Who is Sandra Robbie?
This site is dedicated to helping those preparing research projects on the landmark Mendez et al. v. Westminster et al, Mexican American Desegregation Case from Orange County California in 1946. The case was decided 7 years before Brown v. The Board of Education, and argued on Appeal by Thurgood Marshall of the NAACP, among many others. The Mendez case is a civil rights study about how one family stood up to a segregated society and with the support of their friends, relatives, community and hosts of lawyers and civil rights groups, convinced the Courts that segregation had no place in our schools or in our society.

What is Mendez v. Westminster? A pretty special time in Orange County's past:

On March 2, 1945, five Mexican-American fathers (Gonzalo Mendez, Thomas Estrada, William Guzman, Frank Palomino, and Lorenzo Ramirez) challenged the practice of school segregation in the U.S. District Court in Los Angeles. They claimed that their children, along with 5,000 other children of "Mexican and Latin descent", were victims of unconstitutional discrimination by being forced to attend separate "Mexican" schools in the Westminster, Garden Grove, Santa Ana, and El Modena school districts of Orange County.

Commemortaive postage stamp issues by the United States Postal Service in 2007
Commemorative postage stamp issues by the United States Postal Service in 2007

Judge Paul J. McCormick ruled in favor of Mendez and his co-plaintiffs on February 18, 1946. However, the district appealed. Several organizations joined the appellate case as amicus curiae, including the NAACP, represented by Thurgood Marshall. More than a year later, on April 14, 1947, the Ninth Circuit Court of Appeal affirmed the district court's ruling.

7 years later, the U.S. Supreme Court, in Brown v. Board of Education, put a stop to "separate but equal" forever:
Brown v. Board of Education of Topeka, 347 U.S. 483 (1954),[1] is a landmark decision of the United States Supreme Court overturning its earlier ruling, declaring the establishment of separate public schools for black and white students inherently unequal. This victory paved the way for integration and the Civil Rights Movement.

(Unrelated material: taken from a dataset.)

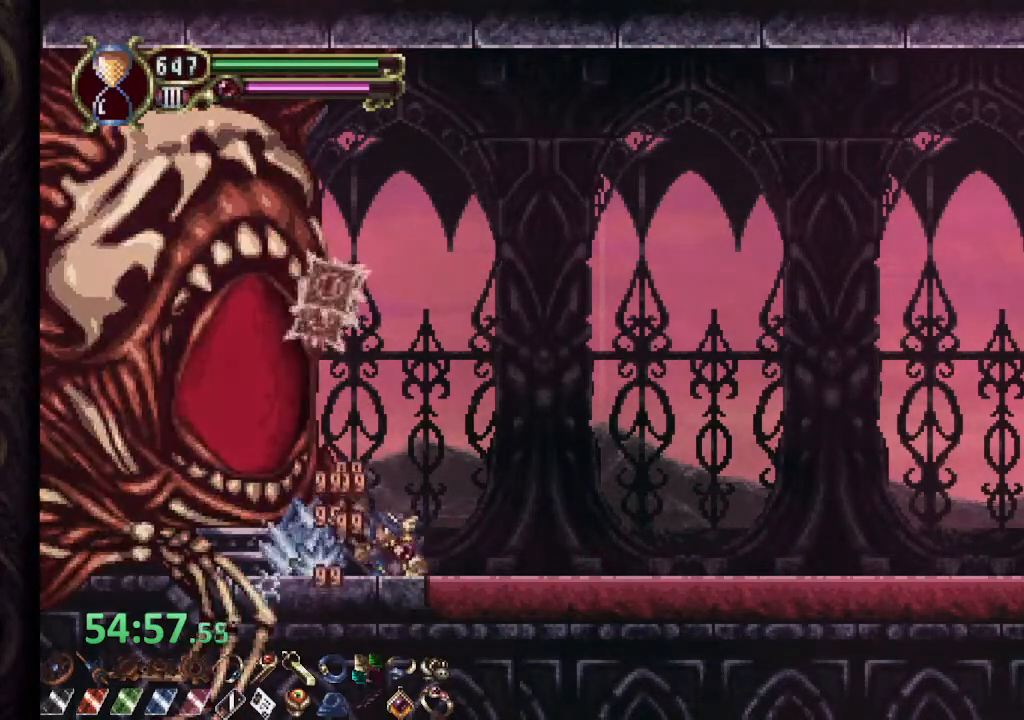
{"buttons": ["L2", "R2"], "left_stick": "down", "right_stick": "center", "events": [[50, "R2", "down"], [83, "L2", "up"], [117, "SQUARE", "down"], [133, "SQUARE", "up"], [150, "R2", "up"], [167, "SQUARE", "down"], [267, "SQUARE", "up"], [417, "L2", "down"], [500, "R2", "down"]]}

Or did it? Here's what Clarence Thomas, the "best" candidate, said:
Notably, Supreme Court Justice Clarence Thomas, himself an African-American, wrote in Missouri v. Jenkins (1995) that at the very least, Brown I has been misunderstood by the courts.
Brown I did not say that "racially isolated" schools were inherently inferior; the harm that it identified was tied purely to de jure segregation, not de facto segregation. Indeed, Brown I itself did not need to rely upon any psychological or social-science research in order to announce the simple, yet fundamental truth that the Government cannot discriminate among its citizens on the basis of race....

Yeah. Until the same amount of money is spent on a kid in Westminster, CA, or Watts, as is spent on kids in Beverly Hills 90210, then not only is institutionalized racism alive and well, but Affirmative Action still mandatory.